Ambition 4: Sharing metadata

We’ve always been keen on sharing our metadata wherever possible. At the time of writing we do so via the following methods:

  • OAI-PMH for which feeds Series records into the Keepers Registry
  • OAI-PMH with feeds Maritime records into the MEDIN Data ‘portal’
  • WAF with XML for feeding grey literature records into ARIADNEPLus
  • Various ‘custom’ XML/CSV functions to provide depositers/users

As we’ve seen already, DataCite provides quite a powerful service for metadata (DataCite metadata standard is comprehensive). So there’s potentially a lot more we could do in terms of using/linking to the various tools (such as the public API) to allow an alternative search of our metadata.

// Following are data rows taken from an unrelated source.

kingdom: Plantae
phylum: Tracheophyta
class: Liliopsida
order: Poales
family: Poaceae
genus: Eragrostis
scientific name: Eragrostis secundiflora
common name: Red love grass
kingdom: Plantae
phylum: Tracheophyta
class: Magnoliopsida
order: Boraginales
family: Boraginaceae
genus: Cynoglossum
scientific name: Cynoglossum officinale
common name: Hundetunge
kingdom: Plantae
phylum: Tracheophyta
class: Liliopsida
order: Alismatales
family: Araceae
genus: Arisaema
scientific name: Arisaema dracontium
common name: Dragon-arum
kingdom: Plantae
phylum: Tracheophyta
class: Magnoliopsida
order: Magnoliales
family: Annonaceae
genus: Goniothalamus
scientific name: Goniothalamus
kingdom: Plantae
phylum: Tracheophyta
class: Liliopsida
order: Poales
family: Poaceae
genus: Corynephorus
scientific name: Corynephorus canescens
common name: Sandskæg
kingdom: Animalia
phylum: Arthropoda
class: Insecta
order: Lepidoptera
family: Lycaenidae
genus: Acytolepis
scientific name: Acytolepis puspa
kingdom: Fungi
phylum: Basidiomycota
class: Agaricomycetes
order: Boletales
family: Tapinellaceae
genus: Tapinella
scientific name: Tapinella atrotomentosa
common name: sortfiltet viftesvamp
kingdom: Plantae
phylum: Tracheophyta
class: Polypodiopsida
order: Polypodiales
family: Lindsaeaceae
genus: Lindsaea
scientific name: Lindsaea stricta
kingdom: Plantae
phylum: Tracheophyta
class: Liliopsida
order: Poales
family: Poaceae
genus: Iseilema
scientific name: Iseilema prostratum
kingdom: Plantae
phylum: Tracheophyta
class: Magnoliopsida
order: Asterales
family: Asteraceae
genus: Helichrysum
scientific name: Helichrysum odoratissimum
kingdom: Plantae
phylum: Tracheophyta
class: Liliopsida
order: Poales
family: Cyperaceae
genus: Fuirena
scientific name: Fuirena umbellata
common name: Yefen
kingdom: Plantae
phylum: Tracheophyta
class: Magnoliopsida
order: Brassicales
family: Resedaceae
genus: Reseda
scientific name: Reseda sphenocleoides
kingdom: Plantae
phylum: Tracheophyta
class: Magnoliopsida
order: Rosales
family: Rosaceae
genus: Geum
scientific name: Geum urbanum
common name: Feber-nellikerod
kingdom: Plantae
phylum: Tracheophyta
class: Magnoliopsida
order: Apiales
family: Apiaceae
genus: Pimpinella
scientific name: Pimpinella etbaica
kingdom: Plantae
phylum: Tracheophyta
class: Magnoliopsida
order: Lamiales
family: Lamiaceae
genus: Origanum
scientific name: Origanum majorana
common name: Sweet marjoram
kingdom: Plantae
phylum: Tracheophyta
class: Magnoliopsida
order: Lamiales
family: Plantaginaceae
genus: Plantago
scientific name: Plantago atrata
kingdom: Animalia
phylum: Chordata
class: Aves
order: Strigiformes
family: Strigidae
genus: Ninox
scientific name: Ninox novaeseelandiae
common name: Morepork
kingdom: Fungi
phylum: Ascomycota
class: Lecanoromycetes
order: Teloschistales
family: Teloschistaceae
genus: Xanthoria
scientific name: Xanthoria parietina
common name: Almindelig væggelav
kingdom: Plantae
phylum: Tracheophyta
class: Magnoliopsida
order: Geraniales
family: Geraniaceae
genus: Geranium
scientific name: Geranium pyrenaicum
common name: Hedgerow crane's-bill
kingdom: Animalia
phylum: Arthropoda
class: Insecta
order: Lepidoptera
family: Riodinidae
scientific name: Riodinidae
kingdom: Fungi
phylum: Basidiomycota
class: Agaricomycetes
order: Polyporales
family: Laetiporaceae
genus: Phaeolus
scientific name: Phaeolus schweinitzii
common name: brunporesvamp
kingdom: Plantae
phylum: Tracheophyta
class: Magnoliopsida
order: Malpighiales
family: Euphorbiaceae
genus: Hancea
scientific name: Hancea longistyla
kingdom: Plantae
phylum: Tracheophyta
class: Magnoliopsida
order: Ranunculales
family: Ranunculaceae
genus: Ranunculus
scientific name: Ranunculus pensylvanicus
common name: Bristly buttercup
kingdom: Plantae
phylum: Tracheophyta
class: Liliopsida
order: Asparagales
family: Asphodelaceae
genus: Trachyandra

Ambition 5: Granular useage statistics

Another rainy day task – how to reconcile a very long URL request, normally https://mydomain/folder/folder/folder/myfile.pdf back to the ADS Object Management System (OMS) which holds the Unique Identifier for the file in our repository system (e.g. 1234567). We can do this on the fly (as we know that 1234567 = myfile.pdf), but requires a bit of SQL acrobatics to do so, and on a data store of millions of records this can be a bit inefficient. Or do we wait for a longer term ambition to overhaul the infrastructure of how we display our digital objects?

Final thoughts

As ever, thanks to those that have read this far. I hope it has shed some light on the thought processes behind what you can/can’t see in the Library. I’m more than happy to field any questions, or if anyone has any advice based on their work or research, please do drop us a line!

References

Heyworth, M. (1992). The British Archaeological Bibliography: a fully computerised service in archaeology. In G. Lock and J. Moffet (Eds.). Computer Applications and Quantitative Methods in Archaeology. BAR, International Series 577. Oxford: British Archaeological Reports, pp. 15-20.